What I’m advocating is that account managers endeavor to build expertise around the process of conducting a value conversation. In the appropriate moment in the sale, they must learn to let go of their subject matter expertise, clear their minds of any possible solutions or prices, and focus on facilitating a value conversation—the most valuable skill in all of business. If you can make this transition in your firm, I believe you can open up levels of profit that you previously viewed as ethically unattainable.

Enter The Value Council: The Central Repository of Pricing and Scoping Decisions

I first encountered the idea of a value council in Ronald J. Baker’s book Implementing Value Pricing: A Radical Business Model for Professional Firms. Building on an earlier idea of a pricing council, Baker advocates the full centralizing of all pricing decisions in the firm to a small group (picked based on skill, attitude and temperament rather than on role or rank) led by a chief value officer or CVO.

Representing full centralization of pricing, the value council and CVO is indeed a radical rethink of how to handle pricing in a professional firm. For the greatest impact, however, the firm must also centralize the scoping of the engagement. Centralizing the pricing function without centralizing scoping represents only a small step toward the extraordinary value and profit creation attainable through value-based pricing.

The Roles of the Value Council and Account Managers

Each of the few value councils I have had the pleasure of working with has been limited in their power to affect price because the account leaders were still scoping—focusing on solutions—instead of uncovering value creation opportunities unencumbered by their ideas of the shape or scope of the engagement.
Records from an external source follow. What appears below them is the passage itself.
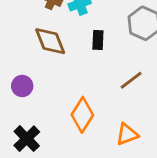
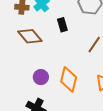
purple circle: (22, 86) -> (41, 77), moved

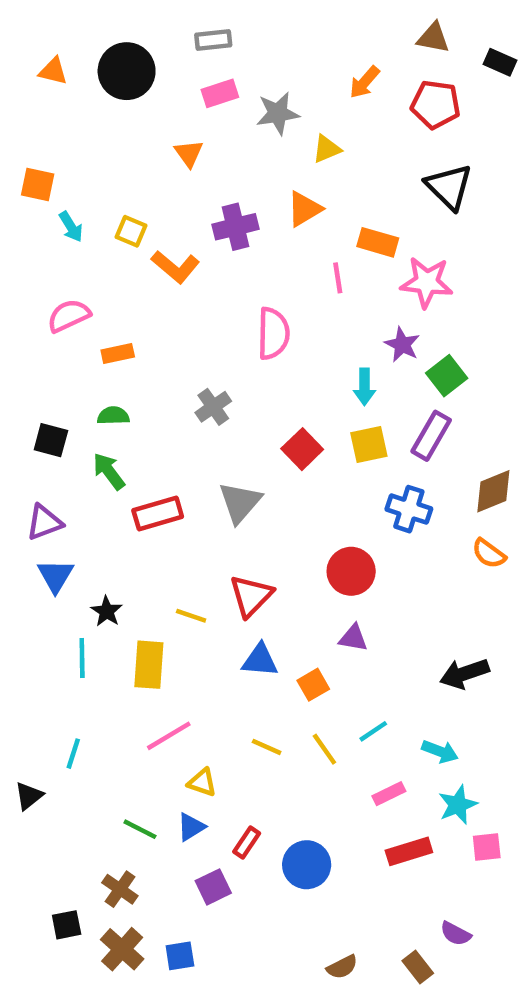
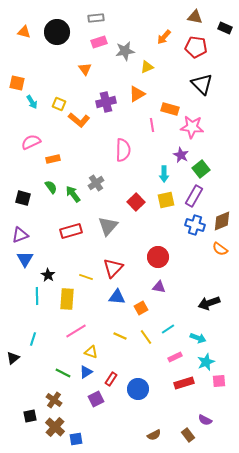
green semicircle: (113, 416) -> (51, 187), turned 56
green arrow: (109, 471) -> (73, 194), moved
blue cross: (409, 509) -> (195, 225), moved
blue square: (180, 956) -> (76, 439), moved

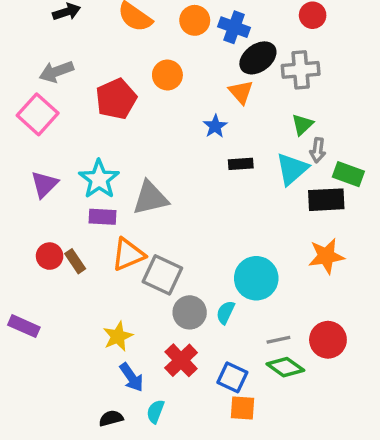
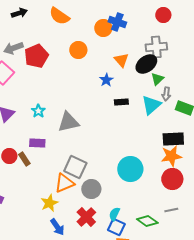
orange circle: (195, 20) -> (103, 28), moved
black ellipse: (258, 58) -> (146, 64), moved
red pentagon: (116, 99) -> (36, 56), moved
cyan star: (99, 179) -> (38, 111), size x0.6
black rectangle: (326, 200) -> (173, 139), moved
purple rectangle: (102, 217) -> (37, 143), moved
orange triangle: (128, 254) -> (64, 183), moved
cyan semicircle: (225, 312) -> (114, 214), moved
gray line: (278, 340) -> (171, 210), moved
red circle: (328, 340) -> (172, 179), moved

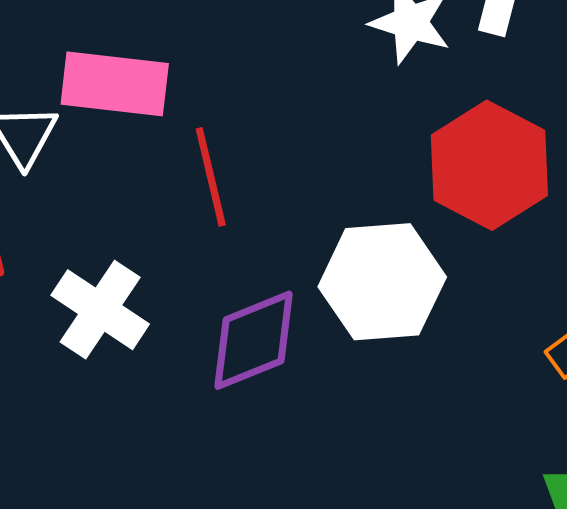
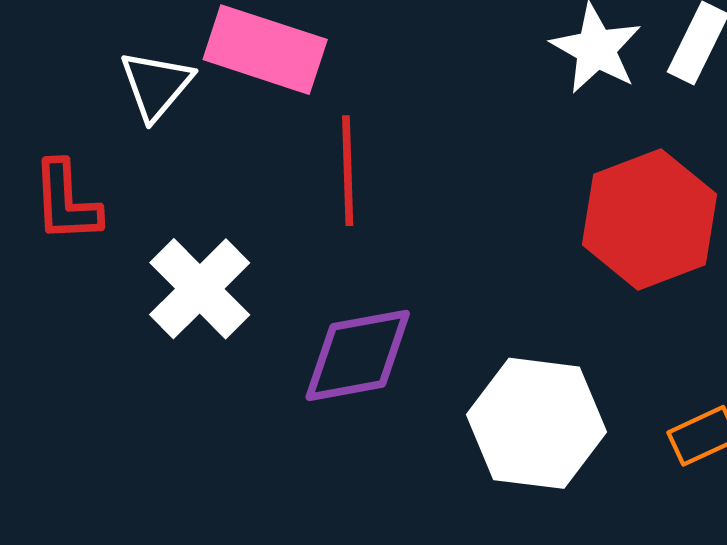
white hexagon: (382, 282) -> (537, 423), moved

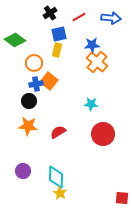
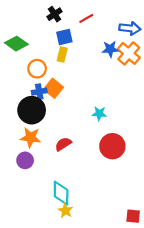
blue arrow: (111, 18) -> (130, 28), moved
blue star: (92, 45) -> (110, 49), moved
orange cross: (97, 62) -> (129, 53), moved
black circle: (29, 101) -> (32, 110), size x1.6
purple circle: (23, 171) -> (25, 160), moved

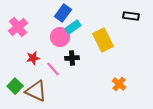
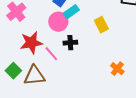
yellow rectangle: (103, 40) -> (101, 25), size x0.7
red star: (33, 58) -> (31, 43), size x1.6
brown triangle: (36, 91) -> (34, 76), turned -30

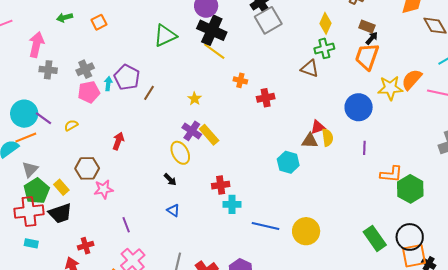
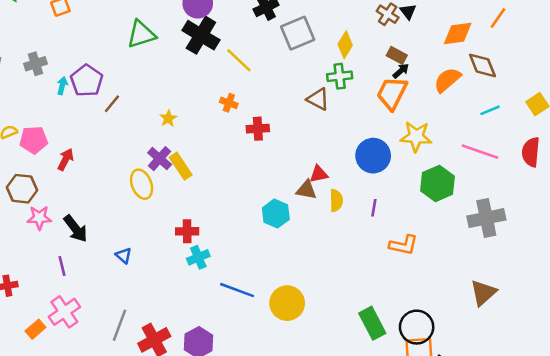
gray square: (268, 20) -> (298, 33), moved
yellow line: (214, 51) -> (239, 60), moved
orange semicircle: (412, 79) -> (447, 80), moved
pink pentagon: (89, 92) -> (34, 140), moved
yellow semicircle: (328, 137) -> (336, 200), moved
black arrow: (170, 180) -> (76, 229), moved, size x1.6
green hexagon: (410, 189) -> (438, 183), moved
cyan cross: (232, 204) -> (198, 257), turned -30

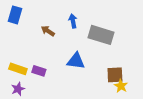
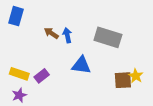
blue arrow: (73, 21) -> (67, 35), moved
purple rectangle: (39, 71) -> (42, 76), turned -56
yellow star: (121, 86) -> (136, 76), moved

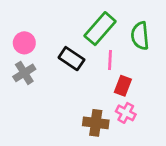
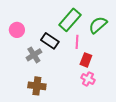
green semicircle: (140, 36) -> (98, 25), turned 54
gray cross: (24, 73) -> (34, 55), moved
brown cross: (96, 123) -> (37, 86), moved

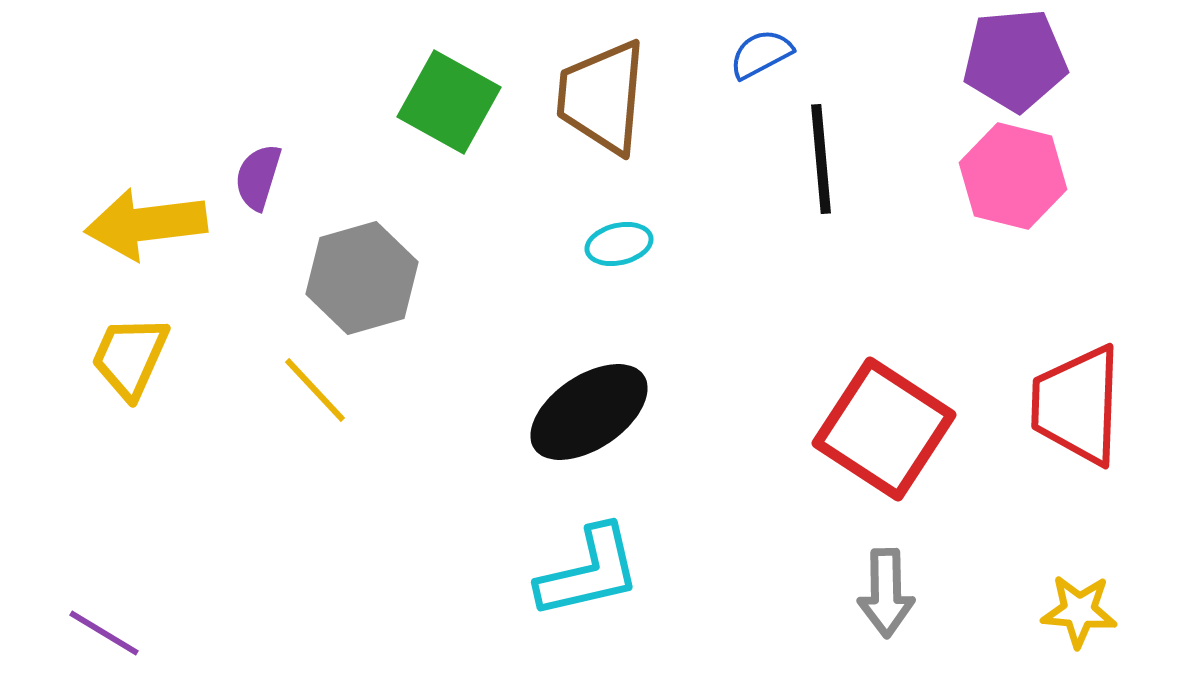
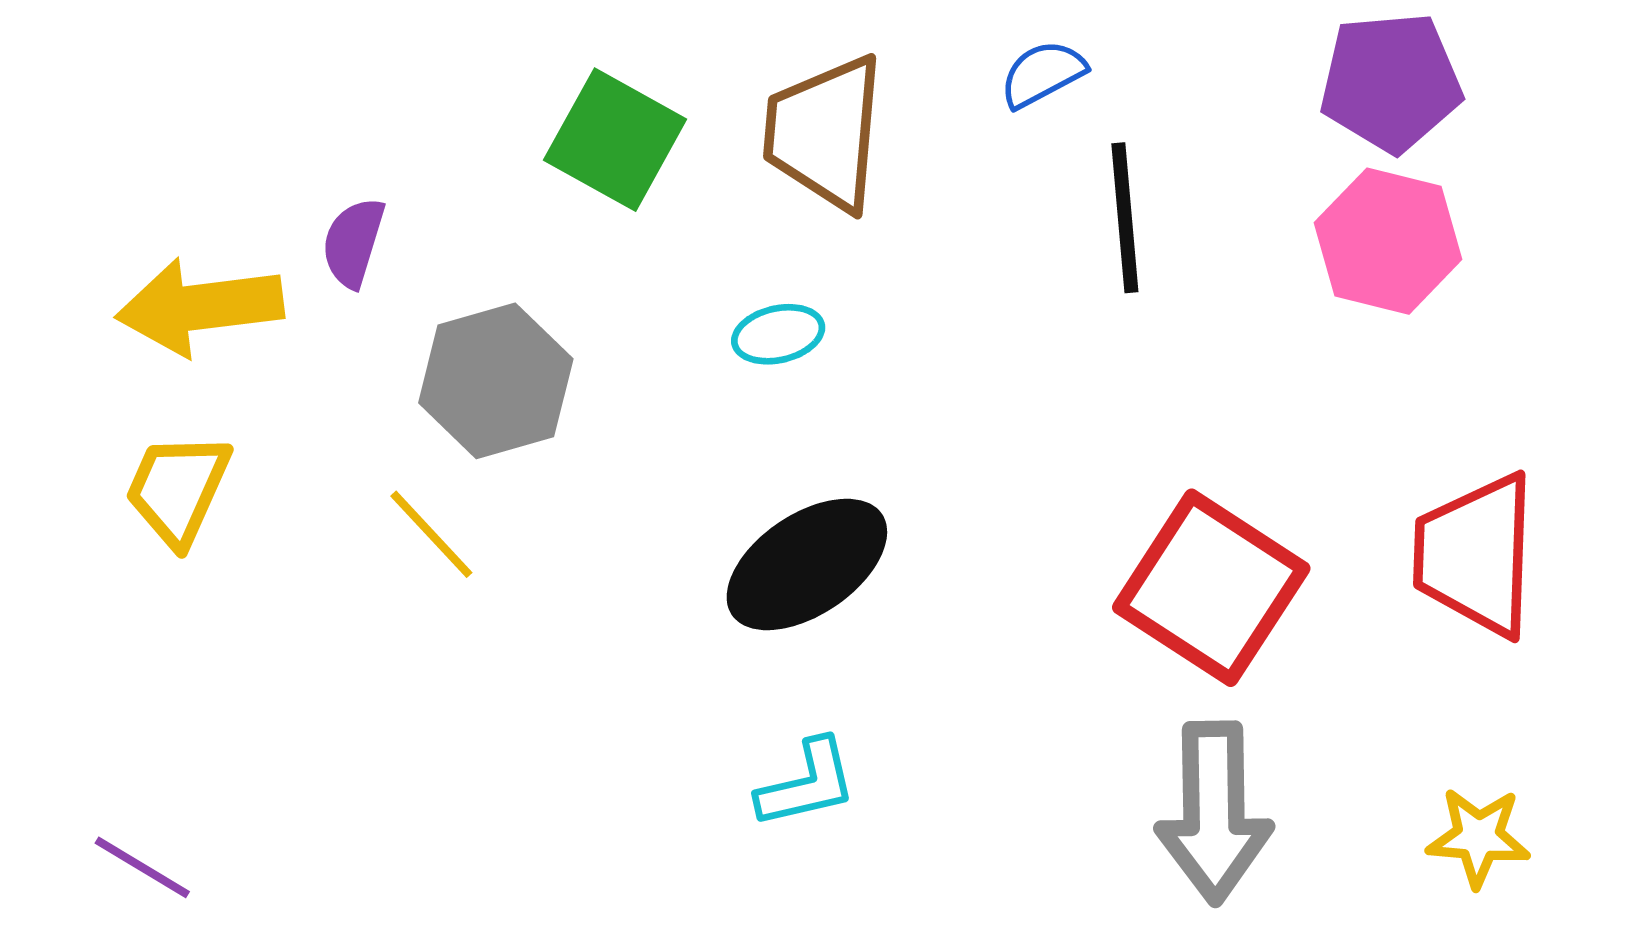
cyan ellipse: (619, 244) -> (778, 334), moved
cyan L-shape: (589, 572) -> (807, 784), size x0.7
gray arrow: (886, 593) -> (1214, 813), size x1.5

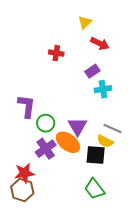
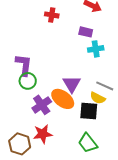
purple rectangle: (92, 71) -> (86, 32), turned 48
green circle: (46, 123) -> (28, 81), moved
red star: (24, 173) -> (43, 134), moved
At the highest level of pricing centralization and, I believe, value-and-profit creation, here’s how account leaders and a value council should work together:

  1. Remove pricing from the front lines (centralize in a value or pricing council)
  2. Keep the scoping function tied to the pricing function (thereby centralizing that, too)
  3. Train your account leaders to embrace the idea of becoming process experts, allowing them to conduct a value conversation without crossing the line into scoping solutions
  4. Have the account leader brief the value council on the key areas uncovered in a value conversation:
    1. What the client wants
    2. The metrics of success
    3. The value that might be created
    4. What the client might pay for that value
  5. Have the value council construct a draft one-page proposal of engagement options and prices
  6. Invite the account leader to comment on and contribute to the draft
  7. Agree on final changes and have the account leader conduct the closing conversation with the client

There are many more elements of the value council covered by Ron Baker than I have touched on here (and Tim Williams nicely summarizes much of it here). My main point is that while centralizing pricing in your firm is a step toward building a firm that is intently focused on extraordinary client value creation and the corresponding profits, to finish the journey and get to the highest levels of profit you will have to centralize scoping too, and reshape the account manager role as one of dual expertise in both the firm’s subject matter and the process of mastering the value conversation.